Leopard moms hide babies in sugarcane fields to go hunting
Popular Science...
Leopards (Panthera pardus) in India are doing pretty well, all things considered. According to a report published in 2024, experts estimate their population in the country at a range of 12,616 to 15,132 individuals, which wildlife biologist Thomas Sharp calls “a healthy number.”
Part of their success could be due to the fact that leopards are enduring in areas close to human settlements where their bigger feline relatives, like tigers or lions, simply can’t—partly thanks to their secretive nature and the fact that they subsist on smaller prey.
“This is a good thing in many ways, with the way the world’s been changing and habitat degradation and everything else,” Sharp, who is the director of conservation and research at the organization Wildlife SOS tells Popular Science. “It’s a good thing that they can hang on in some of these areas. But there’s always a tradeoff, and the negative is they get involved in a lot of human-leopard conflict.”
Unsurprisingly, this sort of conflict is usually to the detriment of the leopard. The big cats rarely attack humans, and when they do, the animal is usually acting defensively, Sharp explains. Leopards will more frequently prey on small animals, such as goats or dogs.
However, areas in India are now seeing more and more cases of a much more cute encounter: leopard cubs hanging out in sugarcane. The dynamic sounds relatively simple. Humans replace leopard habitat with thick sugarcane fields, and so leopards take the change in stride and start to live—and make babies—in the new flora.
With this new dynamic, humans may come across leopard cubs on their own while the mother is off hunting. The discovery could consist of a passerby hearing their meowing, or a farmer finding them as they harvest their crop. Often the well-intentioned individual will think the cubs are abandoned and move them, “or even take them home because they are so cute and willing to play with humans,” Sharp says.
This might sometimes be necessary for their own safety, so they don’t get injured by harvesting machinery. But the removal separates the cubs from their mother.
“A big part of what Wildlife SOS does in these areas is to make sure people know that, if possible, the cubs should be left where they are found,” Sharp explains. “Their mother’s likely going to come back for them within a few hours.”

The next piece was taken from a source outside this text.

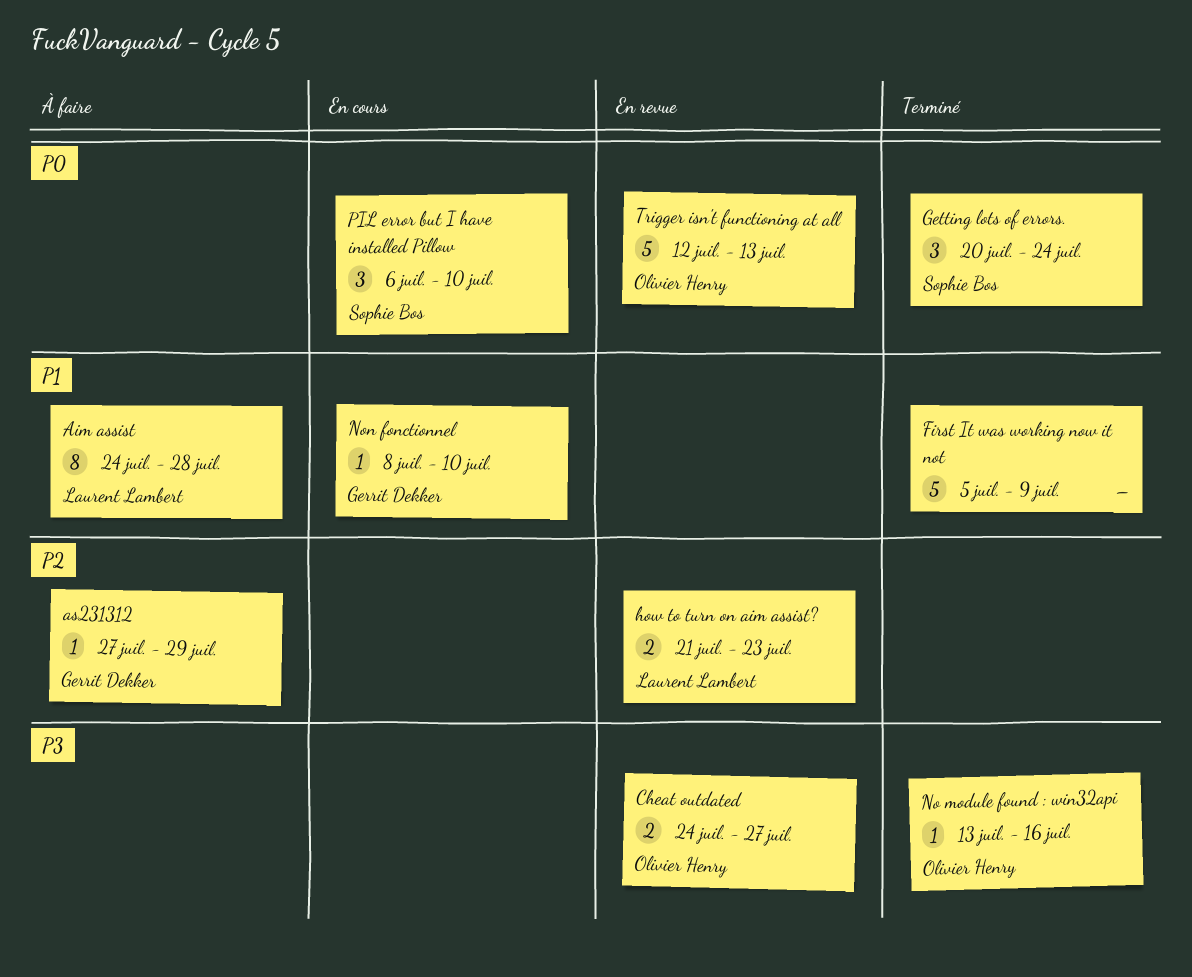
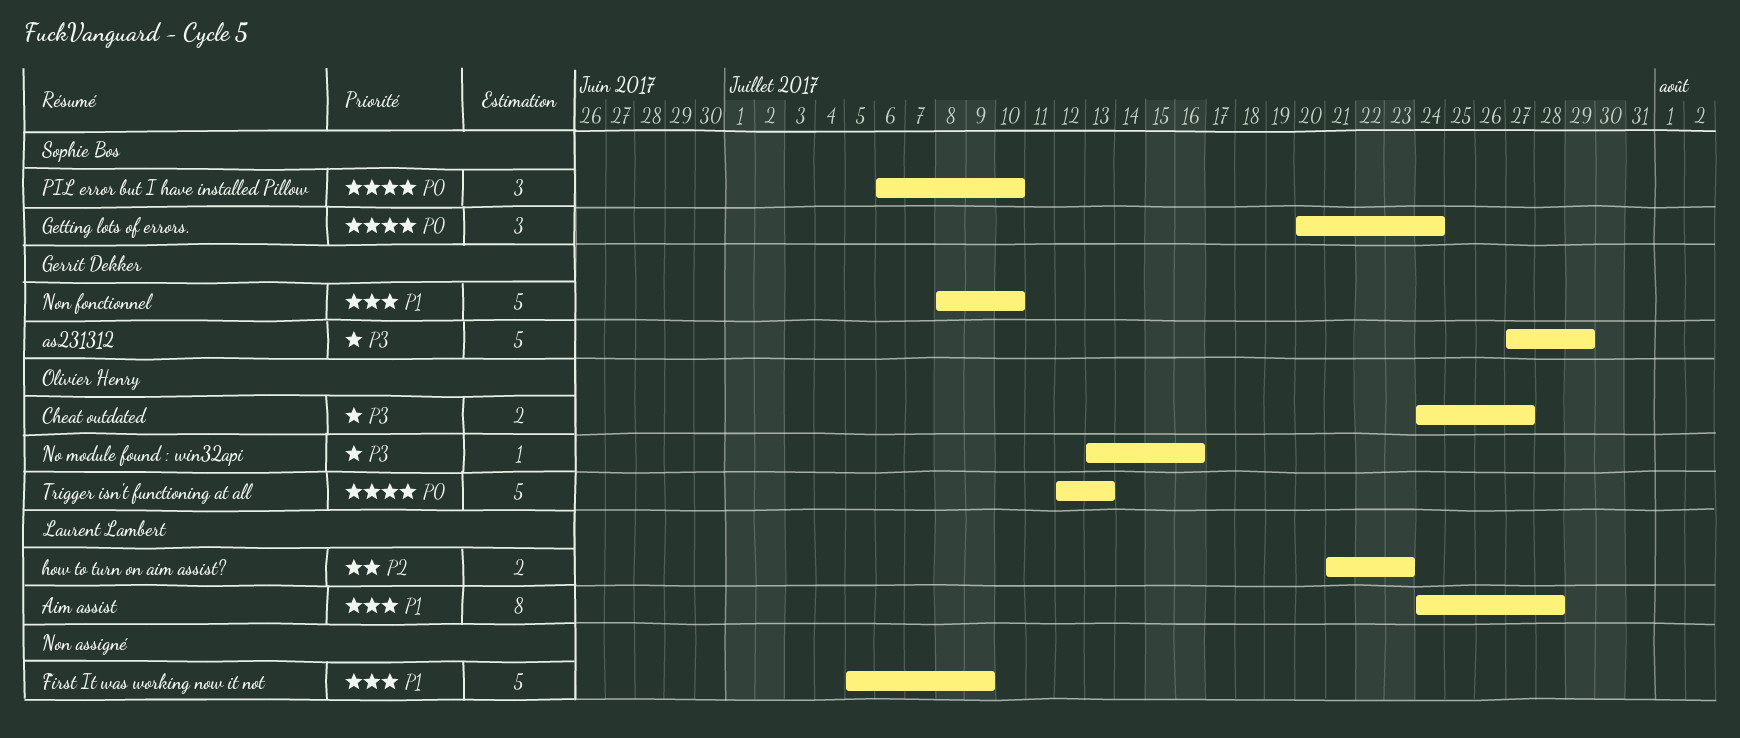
as231312, priority: P2 -> P3
as231312, estimate: 1 -> 5
Non fonctionnel, estimate: 1 -> 5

If the cubs are moved, Wildlife SOS sends a rescue team to check on the cub’s health and then send them back to their mother as fast as possible. Not only do cubs belong with their mothers, but some evidence indicates that a leopard mother can become more aggressive while looking for her babies, so it’s also in the best interest of nearby humans, according to Sharp.
Akash Dolas
To make the reunion happen, Wildlife SOS will put the leopard cub or cubs in a box where they were found, or as close to that location as possible. The box has holes so that the leopard mother can hear and smell them, and it protects the cubs from other predators while also keeping them from wandering off. When the mother finds them, she’ll usually knock the box over, and then carry her one or more babies somewhere else.
The organization sets up camera traps to keep an eye on the dynamic, making sure that the family is indeed reunited. To date, they have returned 112 cubs back to 73 mothers, and the five cubs that couldn’t be reunited live at the Wildlife SOS leopard rescue center.